GIVEN INSTRUCTION -
Copy the records from the line with "order: Passeriformes" up to and including the line with "scientific name: Sanguinaria canadensis", swapping "scientific name" for "binomial name" and keeping everything else the same. Leave the pictures out of your copy.

DATASET EXTRACT -
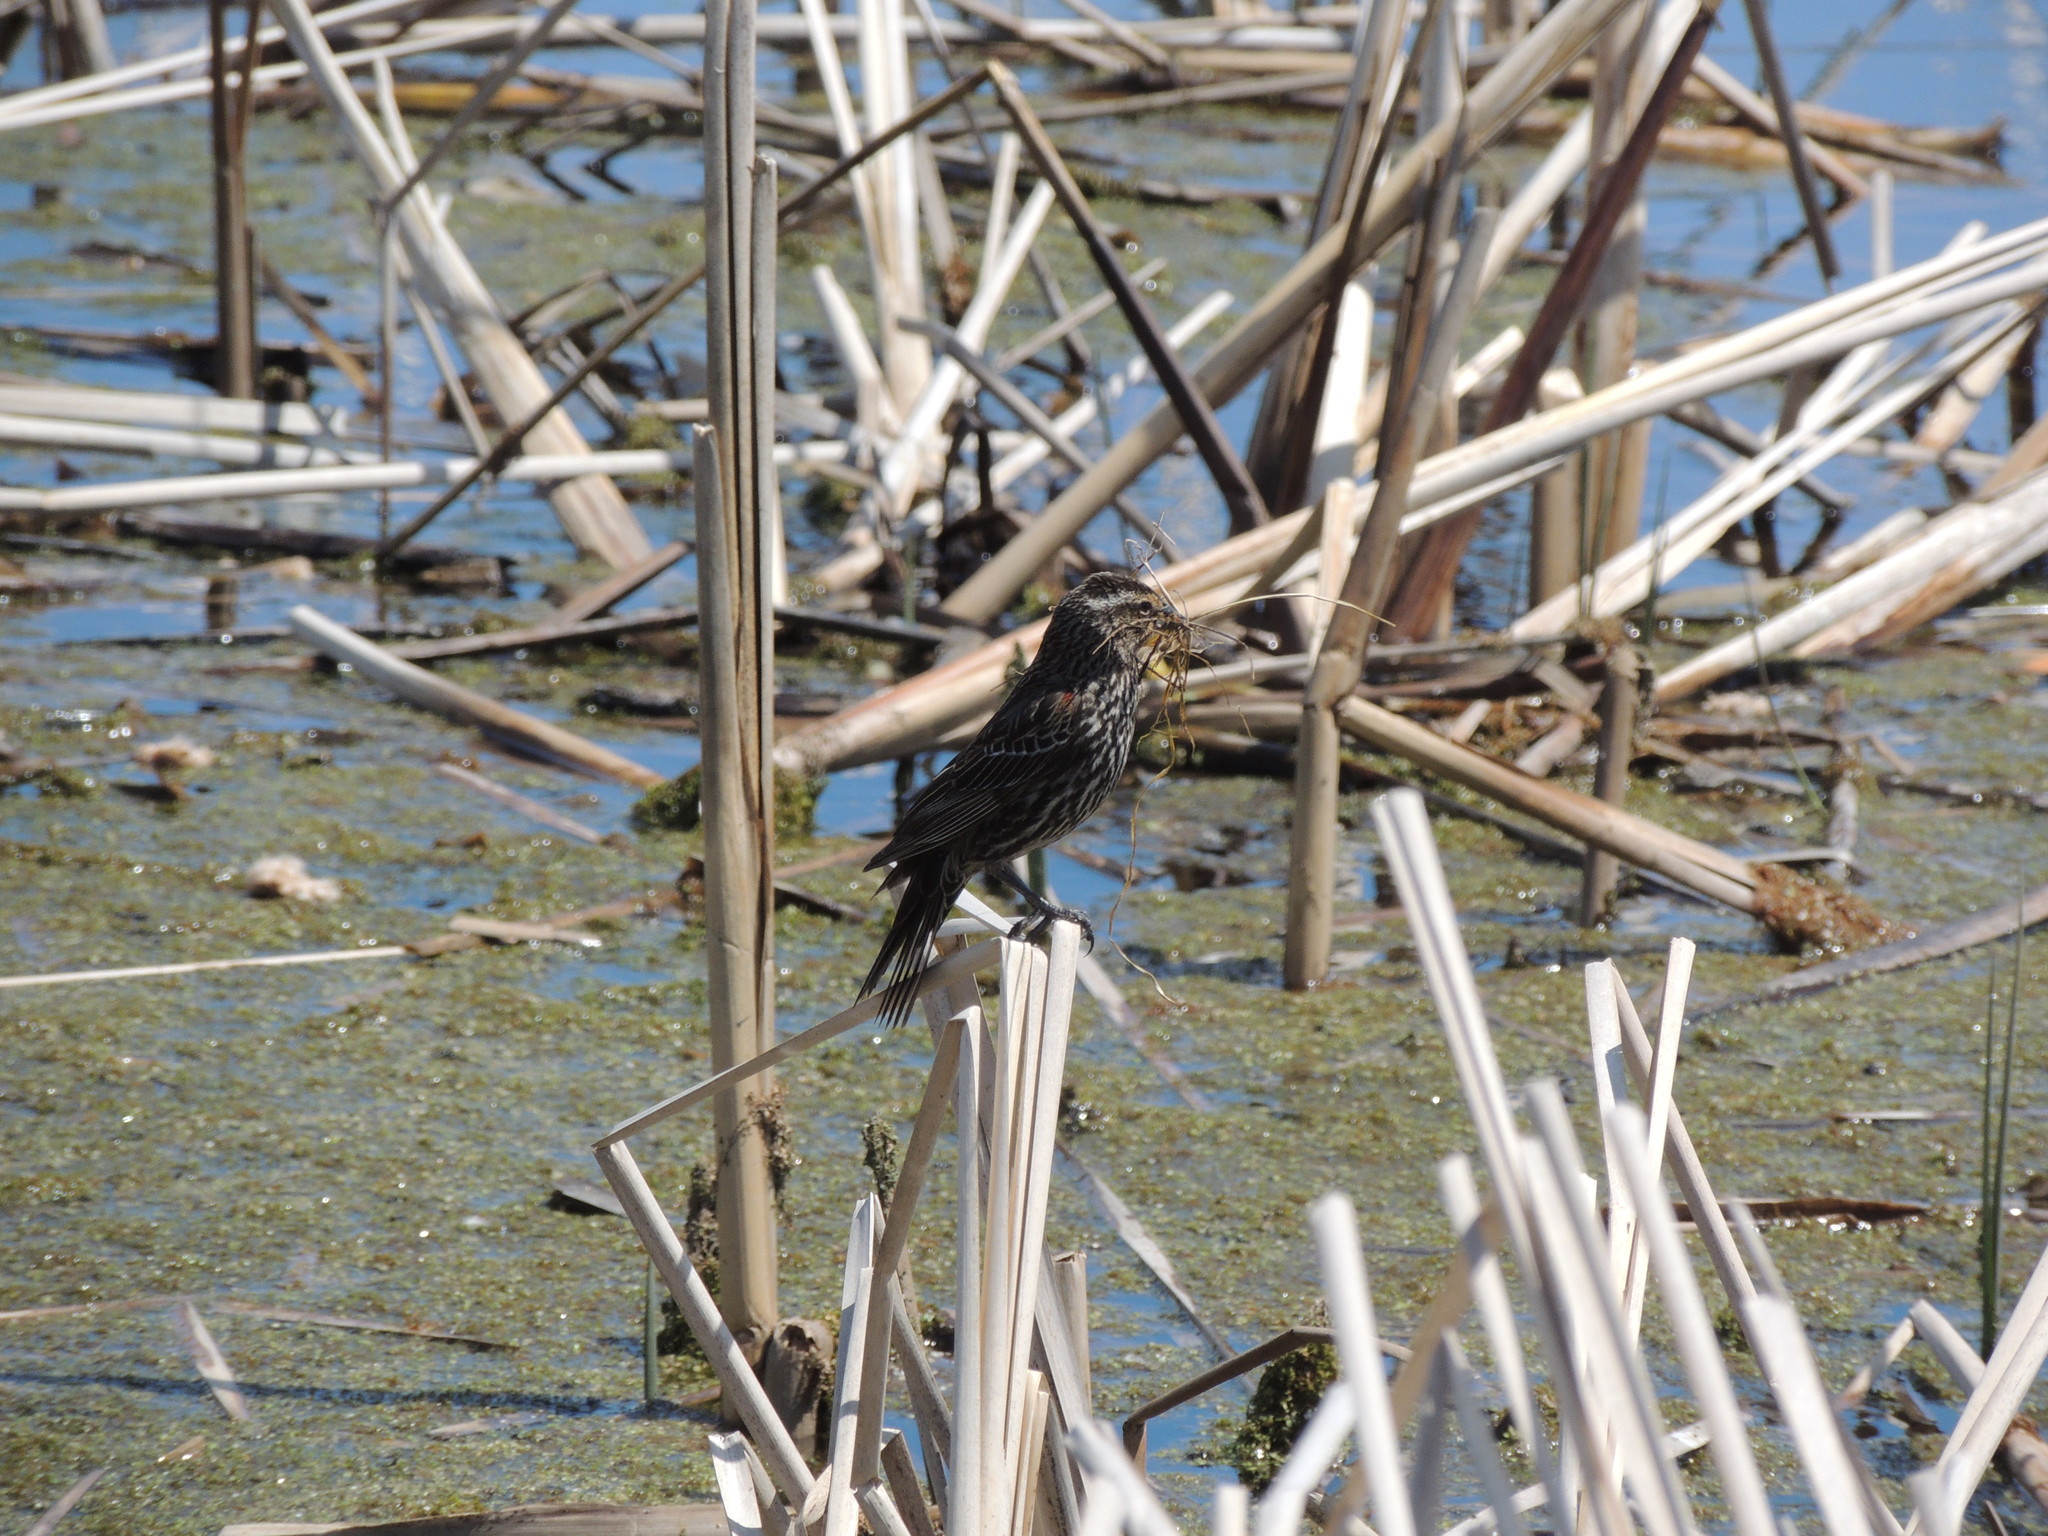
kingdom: Animalia
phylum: Chordata
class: Aves
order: Passeriformes
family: Icteridae
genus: Agelaius
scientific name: Agelaius phoeniceus
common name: Red-winged blackbird
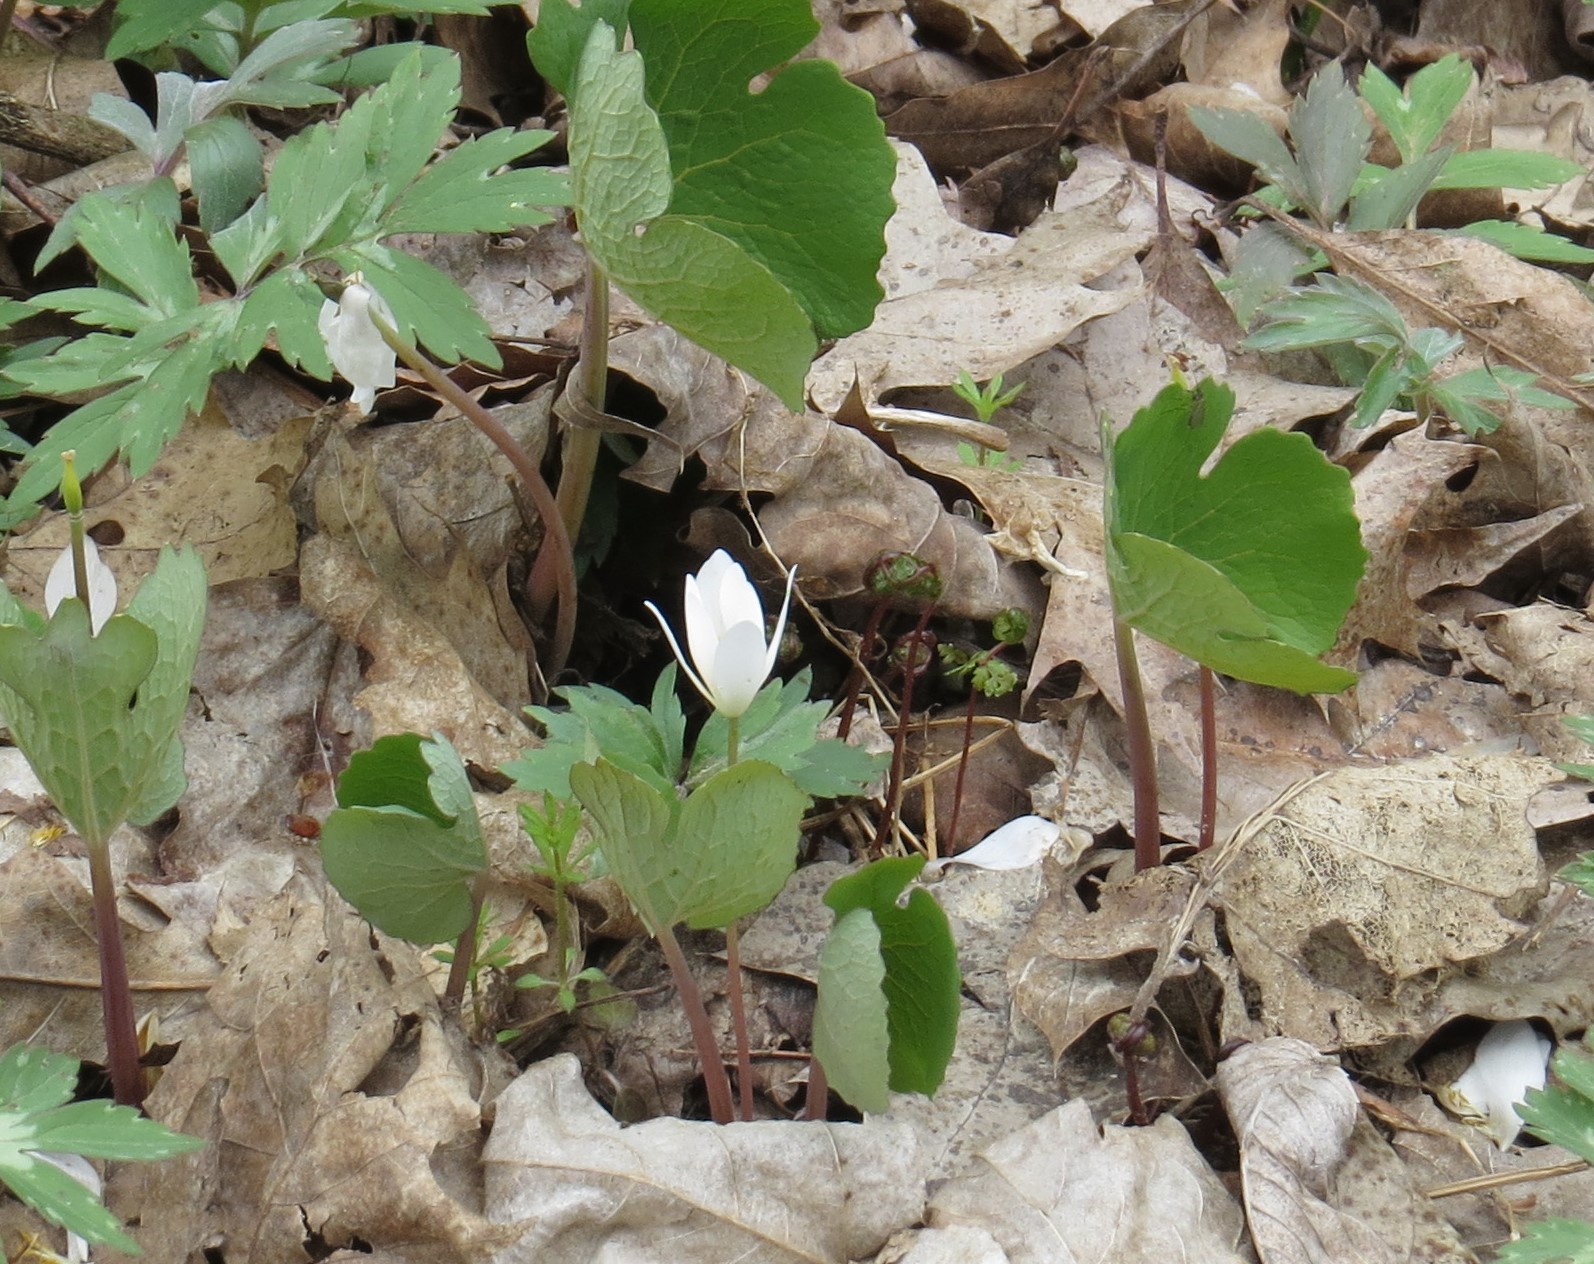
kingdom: Plantae
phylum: Tracheophyta
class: Magnoliopsida
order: Ranunculales
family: Papaveraceae
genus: Sanguinaria
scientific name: Sanguinaria canadensis
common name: Bloodroot
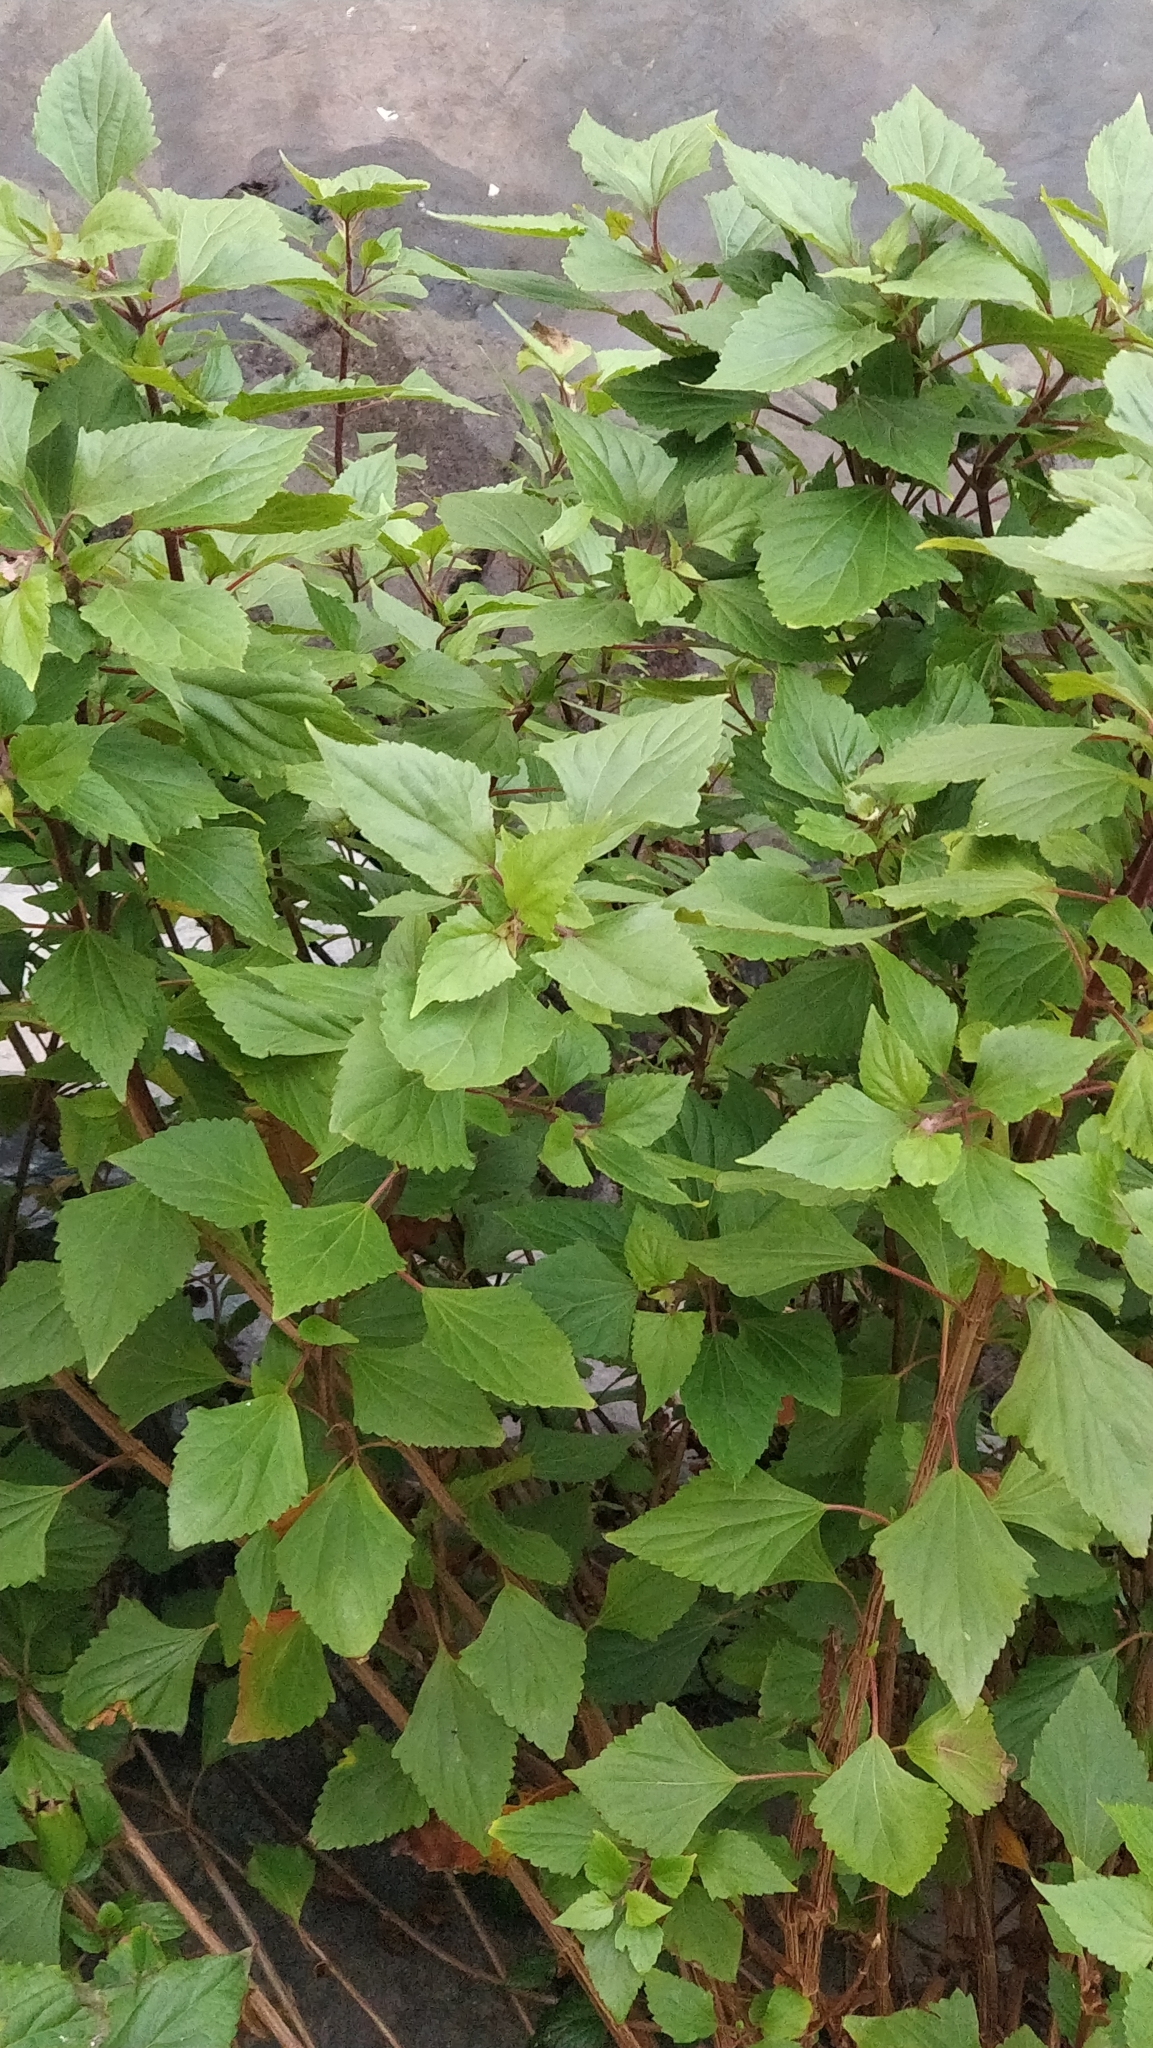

WRITTEN SOLUTION -
order: Passeriformes
family: Icteridae
genus: Agelaius
binomial name: Agelaius phoeniceus
common name: Red-winged blackbird
kingdom: Plantae
phylum: Tracheophyta
class: Magnoliopsida
order: Ranunculales
family: Papaveraceae
genus: Sanguinaria
binomial name: Sanguinaria canadensis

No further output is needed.